EXERCISE OBJECTIVE: Copy all the entries below exactly, but not the pictures.

Page-level text extractions:
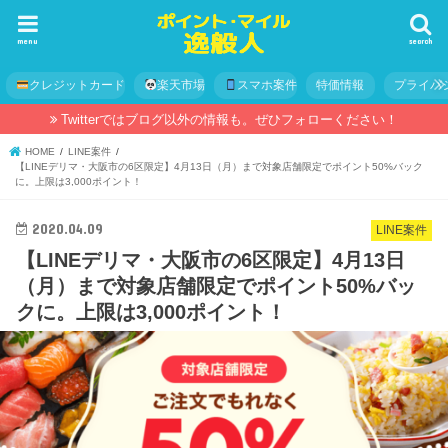
menu
search
クレジットカード
楽天市場
スマホ案件
特価情報
プライバ
Twitterではブログ以外の情報も。ぜひフォローください！
HOME
LINE案件
【LINEデリマ・大阪市の6区限定】4月13日（月）まで対象店舗限定でポイント50%バック
に。上限は3,000ポイント！
2020.04.09
LINE案件
【LINEデリマ・大阪市の6区限定】4月13日
（月）まで対象店舗限定でポイント50%バッ
クに。上限は3,000ポイント！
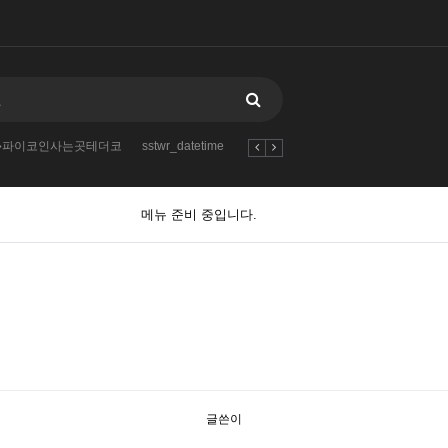
ri��파이코인사는곳테더코
sstwr_datetime
텔레@fundwash】♢리플코인판매위
메뉴 준비 중입니다.
글쓴이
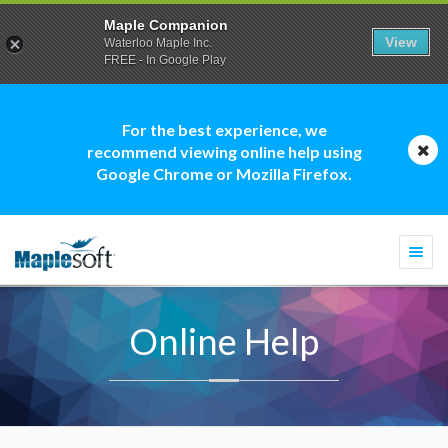
Maple Companion
View
Waterloo Maple Inc.
FREE - In Google Play
For the best experience, we
recommend viewing online help using
Google Chrome or Mozilla Firefox.
Togg
navi
Online Help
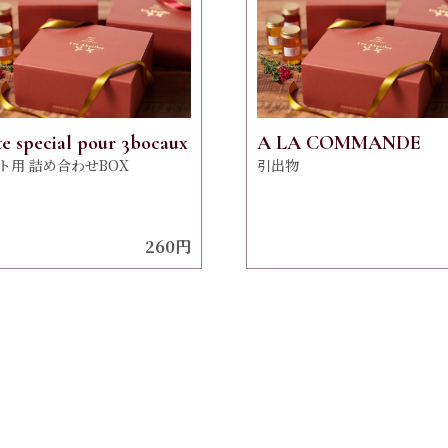
te special pour 3bocaux
A LA COMMANDE
ト用 詰め合わせBOX
引出物
260円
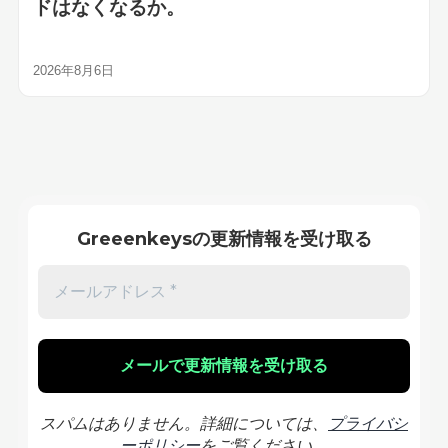
ドはなくなるか。
2026年8月6日
Greeenkeysの更新情報を受け取る
スパムはありません。詳細については、
プライバシ
ーポリシー
をご覧ください。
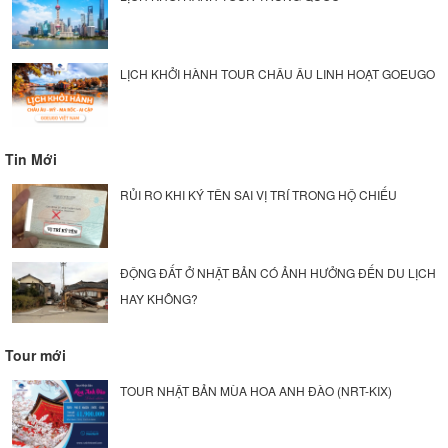
LỊCH KHỞI HÀNH TOUR CHÂU ÂU LINH HOẠT GOEUGO
Tin Mới
RỦI RO KHI KÝ TÊN SAI VỊ TRÍ TRONG HỘ CHIẾU
ĐỘNG ĐẤT Ở NHẬT BẢN CÓ ẢNH HƯỞNG ĐẾN DU LỊCH
HAY KHÔNG?
Tour mới
TOUR NHẬT BẢN MÙA HOA ANH ĐÀO (NRT-KIX)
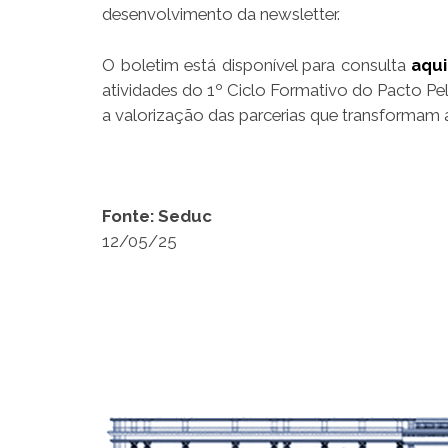
desenvolvimento da newsletter.
O boletim está disponível para consulta
aqui
atividades do 1º Ciclo Formativo do Pacto P
a valorização das parcerias que transformam
Fonte: Seduc
12/05/25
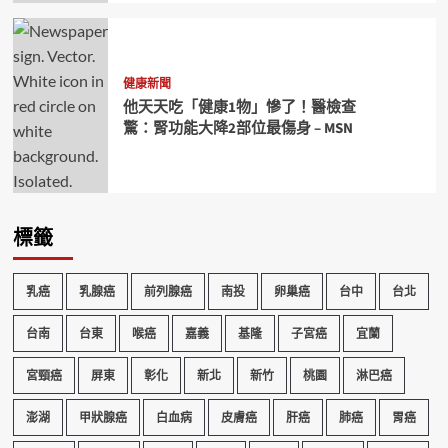
健康新聞
他天天吃「健康1物」慘了！醫檢查
驚：腎功能大降2部位最傷身 – MSN
標籤
乳癌
乳腺癌
前列腺癌
南投
卵巢癌
台中
台北
台南
台東
喉癌
嘉義
基隆
子宮癌
宜蘭
宮頸癌
屏東
彰化
新北
新竹
桃園
淋巴癌
澎湖
甲狀腺癌
白血病
皮膚癌
肝癌
肺癌
胃癌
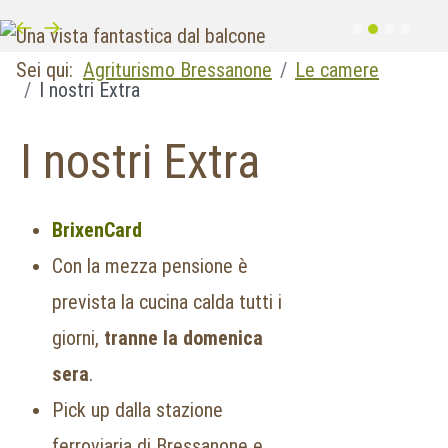
Sei qui:
Agriturismo Bressanone
Le camere
I nostri Extra
I nostri Extra
BrixenCard
Con la mezza pensione è
prevista la cucina calda tutti i
giorni,
tranne la domenica
sera
.
Pick up dalla stazione
ferroviaria di Bressanone e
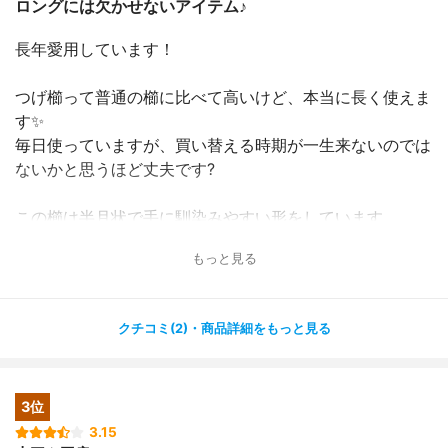
ロングには欠かせないアイテム♪
長年愛用しています！
つげ櫛って普通の櫛に比べて高いけど、本当に長く使えま
す✨
毎日使っていますが、買い替える時期が一生来ないのでは
ないかと思うほど丈夫です?
この櫛は半月状で手に馴染みやすい形をしています。
和柄の専用のケースが付いているので、カバンにいつも入
もっと見る
れて持ち歩いています♪
特に梅雨の時期は出先で軽くとかすだけでしっとりまとま
ってくれるので助かります❤️
クチコミ(2)・商品詳細をもっと見る
3位
3.15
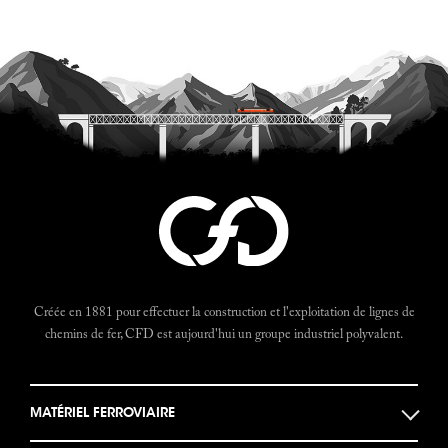
Créée en 1881 pour effectuer la construction et l'exploitation de lignes de
chemins de fer, CFD est aujourd'hui un groupe industriel polyvalent.
MATÉRIEL FERROVIAIRE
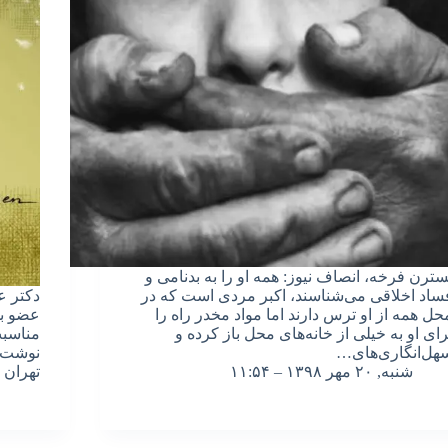
سترن فرخه، انصاف نیوز: همه او را به بدنامی و
ساد اخلاقی می‌شناسند، اکبر مردی است که در
دکتر 
حل همه از او ترس دارند اما مواد مخدر راه را
عضو بخ
رای او به خیلی از خانه‌های محل باز کرده و
هل‌انگاری‌های…
نوشت: 
شنبه, ۲۰ مهر ۱۳۹۸ – ۱۱:۵۴
تهران 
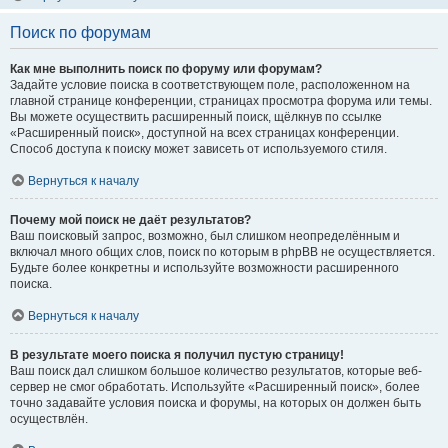
Поиск по форумам
Как мне выполнить поиск по форуму или форумам?
Задайте условие поиска в соответствующем поле, расположенном на
главной странице конференции, страницах просмотра форума или темы.
Вы можете осуществить расширенный поиск, щёлкнув по ссылке
«Расширенный поиск», доступной на всех страницах конференции.
Способ доступа к поиску может зависеть от используемого стиля.
Вернуться к началу
Почему мой поиск не даёт результатов?
Ваш поисковый запрос, возможно, был слишком неопределённым и
включал много общих слов, поиск по которым в phpBB не осуществляется.
Будьте более конкретны и используйте возможности расширенного
поиска.
Вернуться к началу
В результате моего поиска я получил пустую страницу!
Ваш поиск дал слишком большое количество результатов, которые веб-
сервер не смог обработать. Используйте «Расширенный поиск», более
точно задавайте условия поиска и форумы, на которых он должен быть
осуществлён.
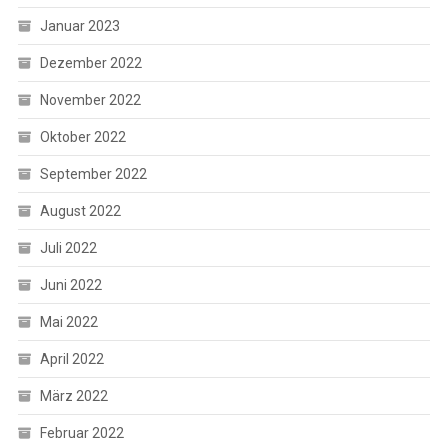
Januar 2023
Dezember 2022
November 2022
Oktober 2022
September 2022
August 2022
Juli 2022
Juni 2022
Mai 2022
April 2022
März 2022
Februar 2022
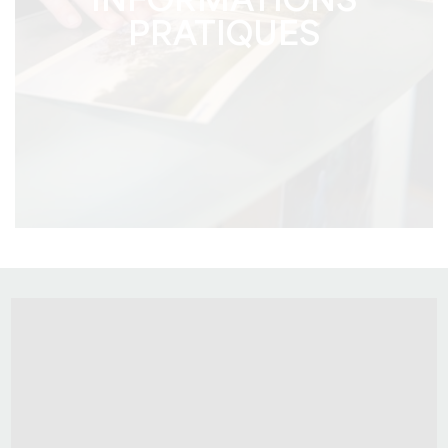
INFORMATIONS
PRATIQUES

RESPONSE BELOW:
menu
search
クレジットカード
楽天市場
スマホ案件
特価情報
プライバ
Twitterではブログ以外の情報も。ぜひフォローください！
HOME
LINE案件
【LINEデリマ・大阪市の6区限定】4月13日（月）まで対象店舗限定でポイント50%バック
に。上限は3,000ポイント！
2020.04.09
LINE案件
【LINEデリマ・大阪市の6区限定】4月13日
（月）まで対象店舗限定でポイント50%バッ
クに。上限は3,000ポイント！
ri��파이코인사는곳테더코
sstwr_datetime
텔레@fundwash】♢리플코인판매위
메뉴 준비 중입니다.
글쓴이
Maple Companion
View
Waterloo Maple Inc.
FREE - In Google Play
For the best experience, we
recommend viewing online help using
Google Chrome or Mozilla Firefox.
Togg
navi
Online Help
te special pour 3bocaux
A LA COMMANDE
ト用 詰め合わせBOX
引出物
260円
ドはなくなるか。
2026年8月6日
Greeenkeysの更新情報を受け取る
スパムはありません。詳細については、
プライバシ
ーポリシー
をご覧ください。
LỊCH KHỞI HÀNH TOUR CHÂU ÂU LINH HOẠT GOEUGO
Tin Mới
RỦI RO KHI KÝ TÊN SAI VỊ TRÍ TRONG HỘ CHIẾU
ĐỘNG ĐẤT Ở NHẬT BẢN CÓ ẢNH HƯỞNG ĐẾN DU LỊCH
HAY KHÔNG?
Tour mới
TOUR NHẬT BẢN MÙA HOA ANH ĐÀO (NRT-KIX)
desenvolvimento da newsletter.
O boletim está disponível para consulta
aqui
atividades do 1º Ciclo Formativo do Pacto P
a valorização das parcerias que transformam
Fonte: Seduc
12/05/25
健康新聞
他天天吃「健康1物」慘了！醫檢查
驚：腎功能大降2部位最傷身 – MSN
標籤
乳癌
乳腺癌
前列腺癌
南投
卵巢癌
台中
台北
台南
台東
喉癌
嘉義
基隆
子宮癌
宜蘭
宮頸癌
屏東
彰化
新北
新竹
桃園
淋巴癌
澎湖
甲狀腺癌
白血病
皮膚癌
肝癌
肺癌
胃癌
Sei qui:
Agriturismo Bressanone
Le camere
I nostri Extra
I nostri Extra
BrixenCard
Con la mezza pensione è
prevista la cucina calda tutti i
giorni,
tranne la domenica
sera
.
Pick up dalla stazione
ferroviaria di Bressanone e
ロングには欠かせないアイテム♪
長年愛用しています！
つげ櫛って普通の櫛に比べて高いけど、本当に長く使えま
す✨
毎日使っていますが、買い替える時期が一生来ないのでは
ないかと思うほど丈夫です?
この櫛は半月状で手に馴染みやすい形をしています。
和柄の専用のケースが付いているので、カバンにいつも入
もっと見る
れて持ち歩いています♪
特に梅雨の時期は出先で軽くとかすだけでしっとりまとま
ってくれるので助かります❤️
クチコミ(2)・商品詳細をもっと見る
3位
3.15
Créée en 1881 pour effectuer la construction et l'exploitation de lignes de
chemins de fer, CFD est aujourd'hui un groupe industriel polyvalent.
MATÉRIEL FERROVIAIRE
سترن فرخه، انصاف نیوز: همه او را به بدنامی و
ساد اخلاقی می‌شناسند، اکبر مردی است که در
دکتر 
حل همه از او ترس دارند اما مواد مخدر راه را
عضو بخ
رای او به خیلی از خانه‌های محل باز کرده و
هل‌انگاری‌های…
نوشت: 
شنبه, ۲۰ مهر ۱۳۹۸ – ۱۱:۵۴
تهران 
Поиск по форумам
Как мне выполнить поиск по форуму или форумам?
Задайте условие поиска в соответствующем поле, расположенном на
главной странице конференции, страницах просмотра форума или темы.
Вы можете осуществить расширенный поиск, щёлкнув по ссылке
«Расширенный поиск», доступной на всех страницах конференции.
Способ доступа к поиску может зависеть от используемого стиля.
Вернуться к началу
Почему мой поиск не даёт результатов?
Ваш поисковый запрос, возможно, был слишком неопределённым и
включал много общих слов, поиск по которым в phpBB не осуществляется.
Будьте более конкретны и используйте возможности расширенного
поиска.
Вернуться к началу
В результате моего поиска я получил пустую страницу!
Ваш поиск дал слишком большое количество результатов, которые веб-
сервер не смог обработать. Используйте «Расширенный поиск», более
точно задавайте условия поиска и форумы, на которых он должен быть
осуществлён.
Januar 2023
Dezember 2022
November 2022
Oktober 2022
September 2022
August 2022
Juli 2022
Juni 2022
Mai 2022
April 2022
März 2022
Februar 2022
INFORMATIONS
PRATIQUES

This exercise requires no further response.